Question

A small mirror of an area $a(m{)}^2$ and mass $m\left(kg\right)$ is, suspended by means of mass-less thread in vertical plane. When a beam of light of intenisty $1W{m}^{-2}$ is made an incident normally on the mirror, it gets displaced so that the thread makes angle $\theta$ with the vertical.
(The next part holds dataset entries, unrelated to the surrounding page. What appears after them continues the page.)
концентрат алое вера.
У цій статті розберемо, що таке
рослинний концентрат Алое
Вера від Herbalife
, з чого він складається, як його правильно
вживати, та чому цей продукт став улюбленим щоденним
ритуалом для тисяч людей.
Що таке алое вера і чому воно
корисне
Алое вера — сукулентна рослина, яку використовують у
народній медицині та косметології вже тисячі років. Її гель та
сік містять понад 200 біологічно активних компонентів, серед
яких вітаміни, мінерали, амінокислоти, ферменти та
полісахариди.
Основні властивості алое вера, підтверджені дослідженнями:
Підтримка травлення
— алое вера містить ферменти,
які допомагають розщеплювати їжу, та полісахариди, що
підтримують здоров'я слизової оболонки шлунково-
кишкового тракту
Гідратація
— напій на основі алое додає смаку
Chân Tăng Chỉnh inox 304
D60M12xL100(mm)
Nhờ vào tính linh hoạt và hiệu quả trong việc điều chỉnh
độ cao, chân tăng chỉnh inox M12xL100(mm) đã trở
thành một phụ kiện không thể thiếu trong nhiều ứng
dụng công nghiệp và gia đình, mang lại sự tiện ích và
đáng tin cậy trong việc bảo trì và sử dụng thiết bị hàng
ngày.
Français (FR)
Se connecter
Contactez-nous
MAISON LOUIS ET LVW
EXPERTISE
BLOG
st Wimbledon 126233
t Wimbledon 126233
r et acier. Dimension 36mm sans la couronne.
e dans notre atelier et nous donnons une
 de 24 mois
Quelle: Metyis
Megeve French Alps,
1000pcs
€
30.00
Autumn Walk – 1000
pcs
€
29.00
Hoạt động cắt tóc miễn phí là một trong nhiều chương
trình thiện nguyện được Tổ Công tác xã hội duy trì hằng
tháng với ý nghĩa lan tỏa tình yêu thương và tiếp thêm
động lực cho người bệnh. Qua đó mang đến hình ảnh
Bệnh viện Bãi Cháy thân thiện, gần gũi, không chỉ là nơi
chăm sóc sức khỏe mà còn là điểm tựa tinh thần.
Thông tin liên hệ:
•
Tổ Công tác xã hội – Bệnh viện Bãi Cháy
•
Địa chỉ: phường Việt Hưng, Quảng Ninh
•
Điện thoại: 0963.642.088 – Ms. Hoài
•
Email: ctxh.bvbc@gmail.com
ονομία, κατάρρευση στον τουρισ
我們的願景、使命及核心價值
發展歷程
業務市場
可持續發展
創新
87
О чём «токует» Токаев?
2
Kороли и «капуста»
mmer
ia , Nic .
Assuming the mirror is perfectly reflecting, the value of $\theta$ (Consider it very small) is

• A. $\frac{2Im}{cag}$
• B. $\frac{2Ic}{mag}$
• C. $\frac{2Ig}{cam}$
• D. $\frac{2Ia}{cmg}$

Answer 1

The correct option is D $\frac{2Ia}{cmg}$

Force on the mirror due to incident light beam is $\frac{2Ia}{c}$.
Balancing the torque about the hinge, assuming length of string be $L$ we get,
$\frac{2Ia}{c}lcos\left(\theta \right)=mglsin\left(\theta \right)$,
So $tan\left(\theta \right)=\frac{2Ia}{cmg}$.
Now because deflection the mirror about hinge due to light is very small, we can approximate $tan\left(\theta \right)$ by $\theta$.
Thus the angle $\theta =\frac{2Ia}{cmg}$.